Task brief => The result should be a word-for-word retyping of the entries below, free of pictures.

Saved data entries
----------

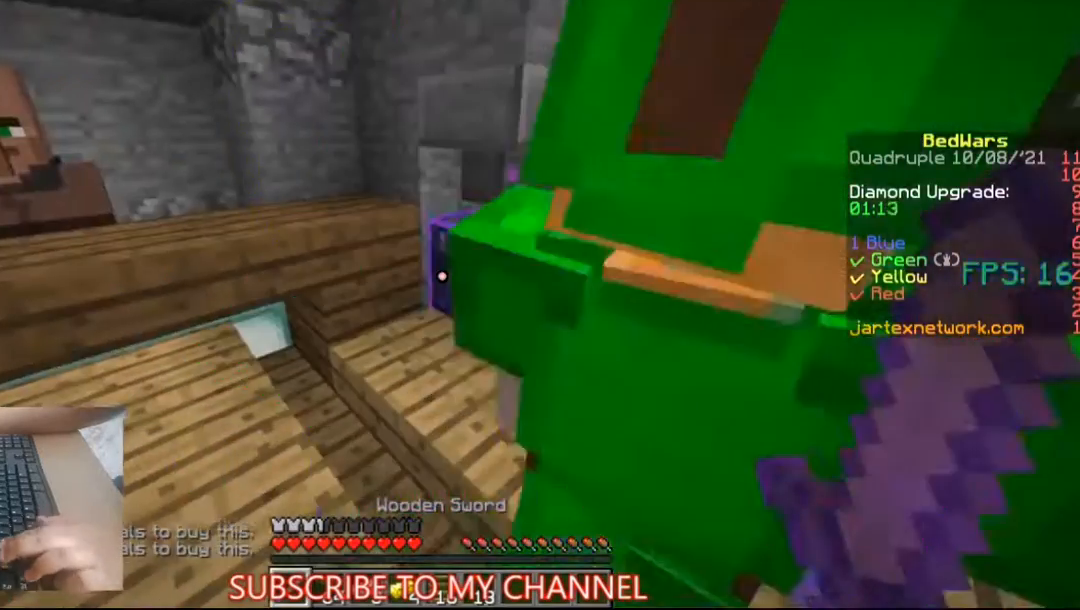
{"keys": [], "mouse": [], "events": [[100, "mouse_right", "down"], [167, "mouse_right", "up"], [200, "w", "down"], [333, "w", "up"]]}
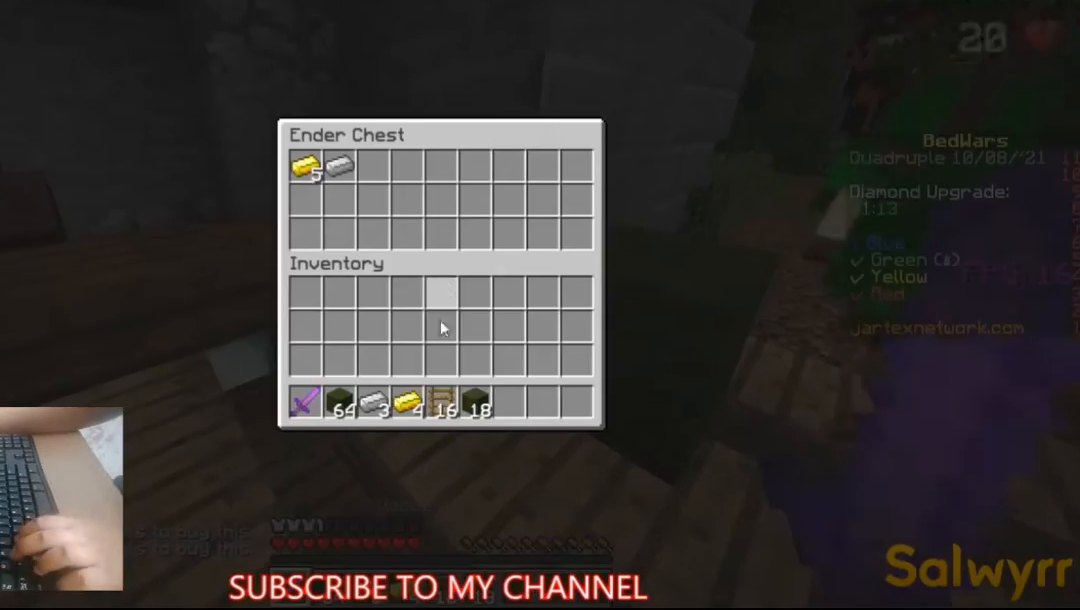
{"keys": [], "mouse": []}
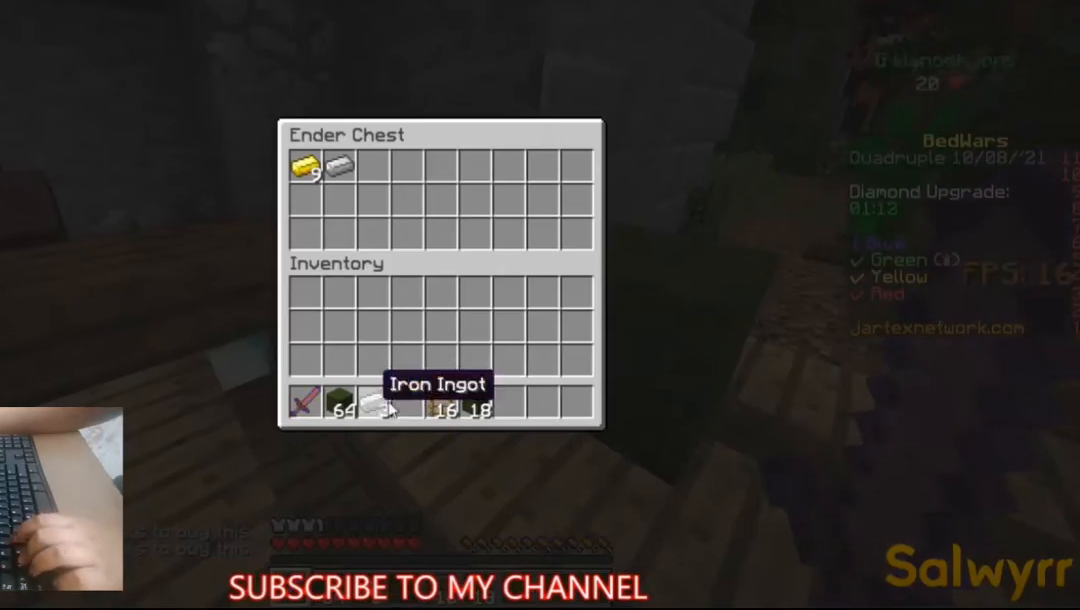
{"keys": [], "mouse": [], "events": []}
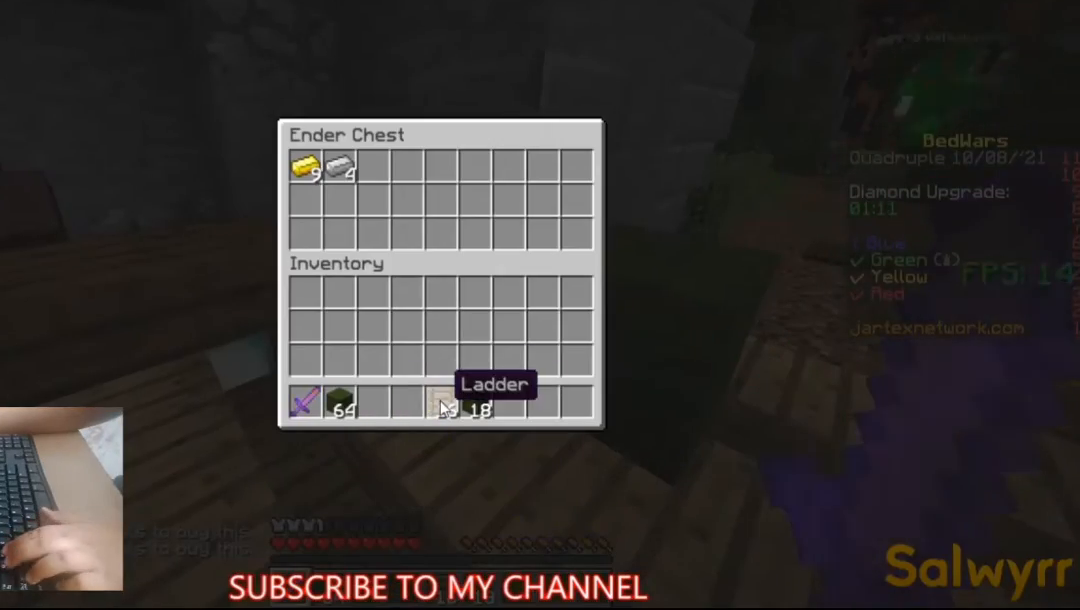
{"keys": [], "mouse": [], "events": []}
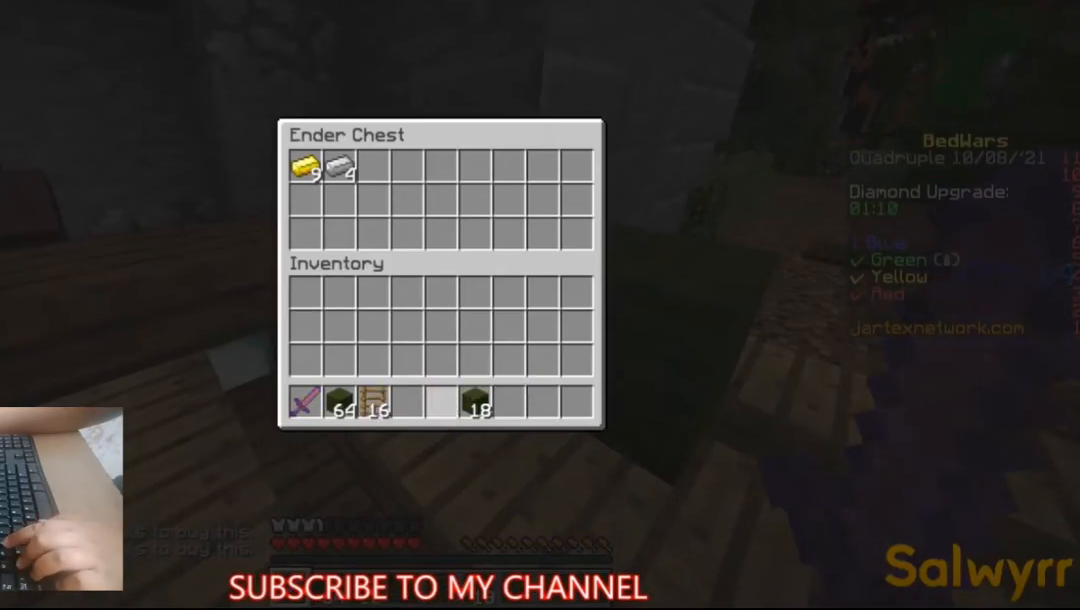
{"keys": ["w"], "mouse": [], "events": [[267, "w", "down"]]}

----------

Solved exercise =>
{"keys": [], "mouse": [], "events": [[100, "mouse_right", "down"], [167, "mouse_right", "up"], [200, "w", "down"], [333, "w", "up"]]}
{"keys": [], "mouse": []}
{"keys": [], "mouse": [], "events": []}
{"keys": [], "mouse": [], "events": []}
{"keys": ["w"], "mouse": [], "events": [[267, "w", "down"]]}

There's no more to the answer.